I'll be getting one the day they're available. Anecdotal, sure, but I for one am excited.


----------



## bvukich (Apr 19, 2011)

HughHowey said:


> Gothmoth said:
> 
> 
> > a sales winner?
> ...



I may not be getting one immediately, but I want one. Bad.


----------



## J. McCabe (Apr 19, 2011)

HughHowey said:


> Gothmoth said:
> 
> 
> > a sales winner?
> ...



As am I.


----------



## kirillica (Apr 19, 2011)

Fisheye is a great thing to play with... once per month or even per year


----------



## ronderick (Apr 19, 2011)

I think the charm about this newcomer is that it's an EF (rather than EF-S) fisheye ZOOM lens that's weather-sealed.

Admittingly, this is not going to be an easy lens to tame. However, those who can command fisheye lens well have a very strong tool for obtaining really impressive shots.


----------



## Canon 14-24 (Apr 19, 2011)

Best news I've heard in a while! Looking forward to this lens!


----------



## Lawliet (Apr 19, 2011)

I'll get one - using it for artistic purposes is a nice bonus, but for shooting lightprobes there isn't much to ponder about.


----------



## TimeLapseNinja (Apr 19, 2011)

bvukich said:


> HughHowey said:
> 
> 
> > Gothmoth said:
> ...

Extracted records

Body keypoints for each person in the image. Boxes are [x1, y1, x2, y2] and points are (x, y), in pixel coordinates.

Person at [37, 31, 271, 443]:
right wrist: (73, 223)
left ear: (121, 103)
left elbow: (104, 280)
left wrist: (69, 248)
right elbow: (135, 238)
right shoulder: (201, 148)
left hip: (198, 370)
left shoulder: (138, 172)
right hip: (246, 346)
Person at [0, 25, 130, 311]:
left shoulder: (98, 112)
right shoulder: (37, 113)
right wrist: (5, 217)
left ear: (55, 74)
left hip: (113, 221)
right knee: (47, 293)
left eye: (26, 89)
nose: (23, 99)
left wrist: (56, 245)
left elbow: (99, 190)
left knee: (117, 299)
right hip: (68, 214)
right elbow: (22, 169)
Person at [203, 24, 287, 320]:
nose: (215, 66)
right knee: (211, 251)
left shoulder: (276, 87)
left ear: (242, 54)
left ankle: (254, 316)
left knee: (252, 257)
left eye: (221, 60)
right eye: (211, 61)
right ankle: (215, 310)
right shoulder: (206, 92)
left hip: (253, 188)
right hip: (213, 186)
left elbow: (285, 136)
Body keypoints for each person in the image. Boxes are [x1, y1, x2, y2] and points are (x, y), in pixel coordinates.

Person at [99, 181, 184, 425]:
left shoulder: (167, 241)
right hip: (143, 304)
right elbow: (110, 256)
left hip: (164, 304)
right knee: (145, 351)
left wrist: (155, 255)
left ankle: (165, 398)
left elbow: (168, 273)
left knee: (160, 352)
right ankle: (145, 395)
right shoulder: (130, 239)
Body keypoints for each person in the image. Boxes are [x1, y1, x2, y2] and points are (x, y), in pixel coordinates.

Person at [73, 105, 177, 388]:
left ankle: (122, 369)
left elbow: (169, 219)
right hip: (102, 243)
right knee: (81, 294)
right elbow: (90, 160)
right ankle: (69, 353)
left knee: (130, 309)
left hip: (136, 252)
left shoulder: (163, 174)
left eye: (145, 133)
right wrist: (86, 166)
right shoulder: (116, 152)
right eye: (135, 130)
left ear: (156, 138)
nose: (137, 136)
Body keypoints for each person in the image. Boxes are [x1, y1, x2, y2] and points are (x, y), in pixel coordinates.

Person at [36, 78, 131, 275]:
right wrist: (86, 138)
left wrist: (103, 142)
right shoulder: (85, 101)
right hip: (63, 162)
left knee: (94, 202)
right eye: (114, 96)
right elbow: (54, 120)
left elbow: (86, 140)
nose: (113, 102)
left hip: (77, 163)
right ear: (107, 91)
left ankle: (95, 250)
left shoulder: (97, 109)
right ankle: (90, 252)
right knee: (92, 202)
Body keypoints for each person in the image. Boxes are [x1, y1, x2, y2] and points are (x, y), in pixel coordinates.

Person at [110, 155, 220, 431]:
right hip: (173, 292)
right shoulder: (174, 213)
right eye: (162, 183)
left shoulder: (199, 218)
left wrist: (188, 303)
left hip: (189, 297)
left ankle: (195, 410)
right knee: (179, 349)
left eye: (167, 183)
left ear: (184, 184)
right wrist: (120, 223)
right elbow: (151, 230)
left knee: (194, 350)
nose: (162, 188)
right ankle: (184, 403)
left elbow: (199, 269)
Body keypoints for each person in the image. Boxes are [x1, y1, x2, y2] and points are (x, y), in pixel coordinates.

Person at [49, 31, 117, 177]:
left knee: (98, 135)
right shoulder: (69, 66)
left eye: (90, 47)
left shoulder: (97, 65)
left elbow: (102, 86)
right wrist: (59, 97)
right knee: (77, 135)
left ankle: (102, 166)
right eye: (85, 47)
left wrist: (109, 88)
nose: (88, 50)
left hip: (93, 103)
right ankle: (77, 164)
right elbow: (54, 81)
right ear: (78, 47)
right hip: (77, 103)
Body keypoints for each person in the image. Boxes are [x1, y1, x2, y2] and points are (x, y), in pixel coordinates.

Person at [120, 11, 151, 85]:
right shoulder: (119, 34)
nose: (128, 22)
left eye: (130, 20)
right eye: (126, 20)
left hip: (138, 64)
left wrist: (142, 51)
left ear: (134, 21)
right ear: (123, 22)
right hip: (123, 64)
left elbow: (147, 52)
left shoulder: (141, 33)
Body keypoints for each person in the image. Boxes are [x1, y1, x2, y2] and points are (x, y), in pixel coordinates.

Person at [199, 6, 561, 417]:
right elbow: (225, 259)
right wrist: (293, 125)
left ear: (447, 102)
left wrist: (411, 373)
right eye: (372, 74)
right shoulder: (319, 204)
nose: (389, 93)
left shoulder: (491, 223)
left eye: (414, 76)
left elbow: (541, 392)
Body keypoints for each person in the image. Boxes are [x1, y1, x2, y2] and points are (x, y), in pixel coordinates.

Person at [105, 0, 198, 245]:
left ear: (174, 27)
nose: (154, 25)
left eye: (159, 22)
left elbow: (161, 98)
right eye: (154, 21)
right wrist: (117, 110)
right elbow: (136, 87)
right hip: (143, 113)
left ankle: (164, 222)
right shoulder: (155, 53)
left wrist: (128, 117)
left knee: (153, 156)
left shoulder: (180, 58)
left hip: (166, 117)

» WHAT YOU SHOULD DO
Please write out everything in the fisheye lens thread from "I think the" down to "to this lens!".

» RESULT BELOW
I think the charm about this newcomer is that it's an EF (rather than EF-S) fisheye ZOOM lens that's weather-sealed.

Admittingly, this is not going to be an easy lens to tame. However, those who can command fisheye lens well have a very strong tool for obtaining really impressive shots.


----------



## Canon 14-24 (Apr 19, 2011)

Best news I've heard in a while! Looking forward to this lens!